« Rose de Paris » de Gilles Schlesser et Eric Puech

Quatrième de couverture

Paris, 1925. Rose, jeune provinciale, monte à la capitale pour y devenir « demoiselle du téléphone » au central Gutenberg de la rue du Louvre. Elle y sympathise avec Sidonie, laquelle l’entraîne dans le tourbillon du Montparnasse des Années folles. Les deux amies fréquentent les artistes et les écrivains – Foujita, Kisling, Tzara, Pascin, Fitzgerald, Hemingway… – une société brillante, bohème et fantasque qui ne perd pas une occasion de s’étourdir au bal Nègre, au Boeuf sur le toit ou au Jockey.
Mais ce Paris de la fête en dissimule d’autres, plus sombres. Celui de la condition des femmes au travail mais aussi celui des bas-fonds et des truands alors que la coco poudre les narines par dizaines de milliers.

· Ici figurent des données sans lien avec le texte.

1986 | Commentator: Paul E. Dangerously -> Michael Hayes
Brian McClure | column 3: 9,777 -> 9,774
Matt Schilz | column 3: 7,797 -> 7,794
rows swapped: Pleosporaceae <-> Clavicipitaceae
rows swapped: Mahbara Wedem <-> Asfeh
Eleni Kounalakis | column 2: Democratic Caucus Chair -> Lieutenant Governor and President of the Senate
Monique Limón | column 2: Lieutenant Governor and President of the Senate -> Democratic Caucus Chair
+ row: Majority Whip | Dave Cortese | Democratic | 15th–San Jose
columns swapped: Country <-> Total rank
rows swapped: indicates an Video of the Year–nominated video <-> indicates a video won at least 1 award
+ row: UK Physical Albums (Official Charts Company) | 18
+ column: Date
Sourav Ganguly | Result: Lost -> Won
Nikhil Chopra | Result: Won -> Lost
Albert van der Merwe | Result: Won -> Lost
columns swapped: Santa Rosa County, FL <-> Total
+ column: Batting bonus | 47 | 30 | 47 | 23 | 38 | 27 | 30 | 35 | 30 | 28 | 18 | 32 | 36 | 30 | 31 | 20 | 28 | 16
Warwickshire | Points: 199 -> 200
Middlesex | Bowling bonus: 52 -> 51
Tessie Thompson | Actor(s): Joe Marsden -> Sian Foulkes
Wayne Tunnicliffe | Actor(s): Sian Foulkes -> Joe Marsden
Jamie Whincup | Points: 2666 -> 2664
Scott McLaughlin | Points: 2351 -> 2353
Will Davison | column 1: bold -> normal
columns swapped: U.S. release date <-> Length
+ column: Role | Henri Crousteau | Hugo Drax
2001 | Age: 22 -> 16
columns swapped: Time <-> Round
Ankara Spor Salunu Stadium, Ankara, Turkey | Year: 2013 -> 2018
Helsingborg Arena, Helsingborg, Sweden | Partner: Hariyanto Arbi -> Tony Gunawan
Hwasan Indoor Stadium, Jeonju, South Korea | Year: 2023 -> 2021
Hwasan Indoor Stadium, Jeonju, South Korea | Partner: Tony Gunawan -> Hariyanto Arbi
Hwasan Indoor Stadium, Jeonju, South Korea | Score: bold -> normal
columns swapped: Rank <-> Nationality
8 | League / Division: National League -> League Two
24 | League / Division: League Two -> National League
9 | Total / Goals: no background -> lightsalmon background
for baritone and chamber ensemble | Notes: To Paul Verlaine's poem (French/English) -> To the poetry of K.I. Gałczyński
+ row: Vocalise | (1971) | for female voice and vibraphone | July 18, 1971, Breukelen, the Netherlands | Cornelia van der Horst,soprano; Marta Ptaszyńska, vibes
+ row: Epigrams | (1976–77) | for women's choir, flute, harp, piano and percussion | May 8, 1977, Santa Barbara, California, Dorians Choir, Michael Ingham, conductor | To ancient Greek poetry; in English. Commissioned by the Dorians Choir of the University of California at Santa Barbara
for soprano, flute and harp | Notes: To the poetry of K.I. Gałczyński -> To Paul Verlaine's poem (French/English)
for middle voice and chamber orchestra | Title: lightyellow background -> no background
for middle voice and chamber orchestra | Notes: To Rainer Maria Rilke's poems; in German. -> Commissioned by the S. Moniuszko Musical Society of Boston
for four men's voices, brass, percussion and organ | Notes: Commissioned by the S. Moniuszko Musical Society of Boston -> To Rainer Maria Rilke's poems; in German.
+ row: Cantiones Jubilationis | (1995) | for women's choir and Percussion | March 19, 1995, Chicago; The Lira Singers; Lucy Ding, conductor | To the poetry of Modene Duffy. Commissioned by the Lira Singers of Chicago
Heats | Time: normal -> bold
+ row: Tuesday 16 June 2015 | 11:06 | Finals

C’est dans ce monde que Victor, l’ami de Sidonie, est contraint de naviguer pour faire tomber un baron de la drogue… et sauver sa peau.

  • Mon Résumé

___Jeune provinciale, Rose quitte sa Bretagne natale pour se rendre à Paris où elle décroche un emploi en tant que « demoiselle du téléphone » au central téléphonique de Gutenberg. Malgré le travail éprouvant et la cadence infernale imposée par la machine, la jeune fille est émerveillée par l’effervescence de la capitale et goûte avec bonheur à la liberté et l’indépendance que lui procure cette nouvelle vie. Dans ce véritable microcosme que représentent alors les centraux téléphoniques, Rose ne tarde pas à se lier d’amitié avec quelques-unes de ces collègues, parmi lesquelles une dénommée Sidonie, qui lui propose rapidement de partager avec elle son modeste appartement sous les toits. Intrépide et libérée, la sensuelle brune ne tarde pas à introduire sa nouvelle amie dans les milieux les plus en vues de la capitale. Ensemble, elles traînent avec la faune intellectuelle et artistique de Montmartre. Aux côtés de Fitzerald, d’Hemingway, de Tzara, Kisling ou encore Foujita…

C’est ainsi au cours d’une de leurs excursions dans un des cabarets les plus en vogue de la capitale, que Rose fait la connaissance d’un dénommé Victor. La jeune fille célibataire à la morale irréprochable ne tarde pas à succomber au regard d’acier du boxeur et, entre les deux jeunes gens, éclot peu à peu une tendre romance. Mais alors que le temps passe et que les sentiments se renforcent, la solidité de leur attachement se trouve bientôt mise à l’épreuve. Tandis que Victor sent peu à peu sa belle lui glisser entre les doigts, hypnotisée par les airs de charleston et la vie de bohème, Rose, de son côté, réalise que son prince n’est peut-être pas aussi charmant qu’il n’y paraît.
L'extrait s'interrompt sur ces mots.